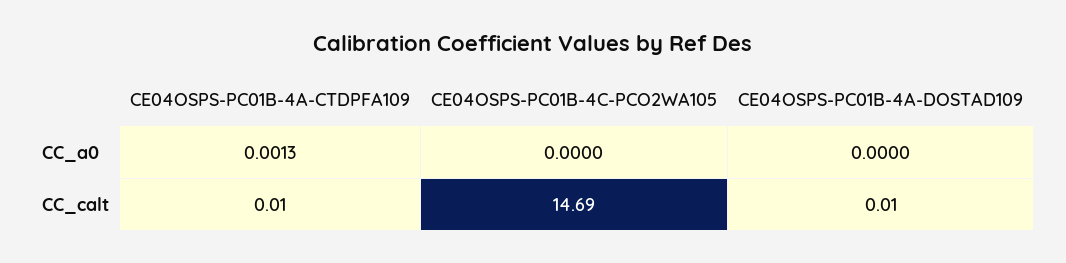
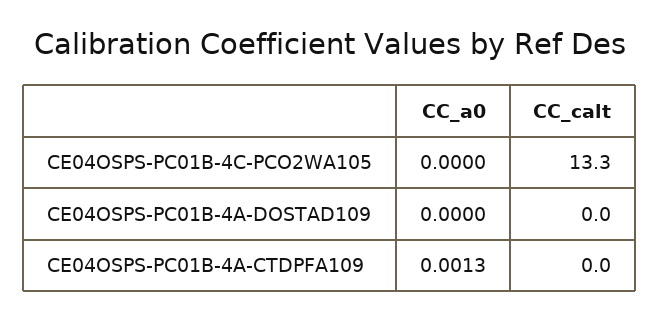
CE04OSPS-PC01B-4A-CTDPFA109, CC_calt: 0.01 -> 0
CE04OSPS-PC01B-4C-PCO2WA105, CC_calt: 14.69 -> 13.3
CE04OSPS-PC01B-4A-DOSTAD109, CC_calt: 0.01 -> 0

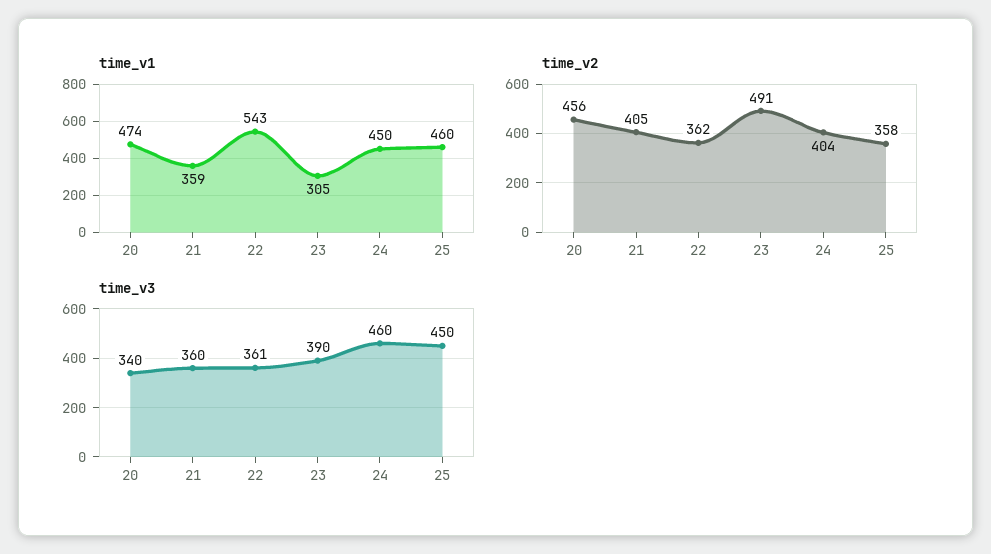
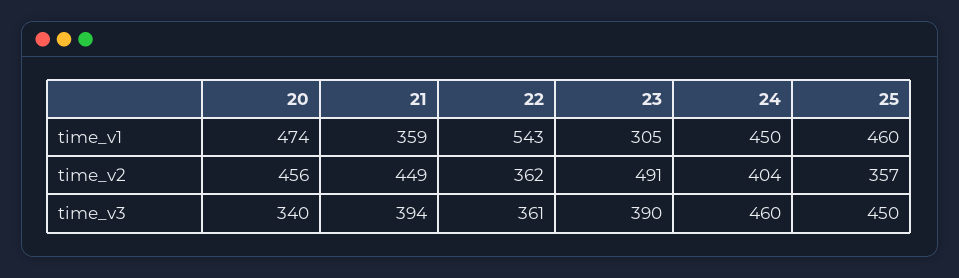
time_v2, 21: 405 -> 449
time_v2, 25: 358 -> 357
time_v3, 21: 360 -> 394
★ ★ ★
- [Task prompt] Return an exact transcription of the material, with its pictures left out.

- [Written response]
CE04OSPS-PC01B-4A-CTDPFA109, CC_calt: 0.01 -> 0
CE04OSPS-PC01B-4C-PCO2WA105, CC_calt: 14.69 -> 13.3
CE04OSPS-PC01B-4A-DOSTAD109, CC_calt: 0.01 -> 0

time_v2, 21: 405 -> 449
time_v2, 25: 358 -> 357
time_v3, 21: 360 -> 394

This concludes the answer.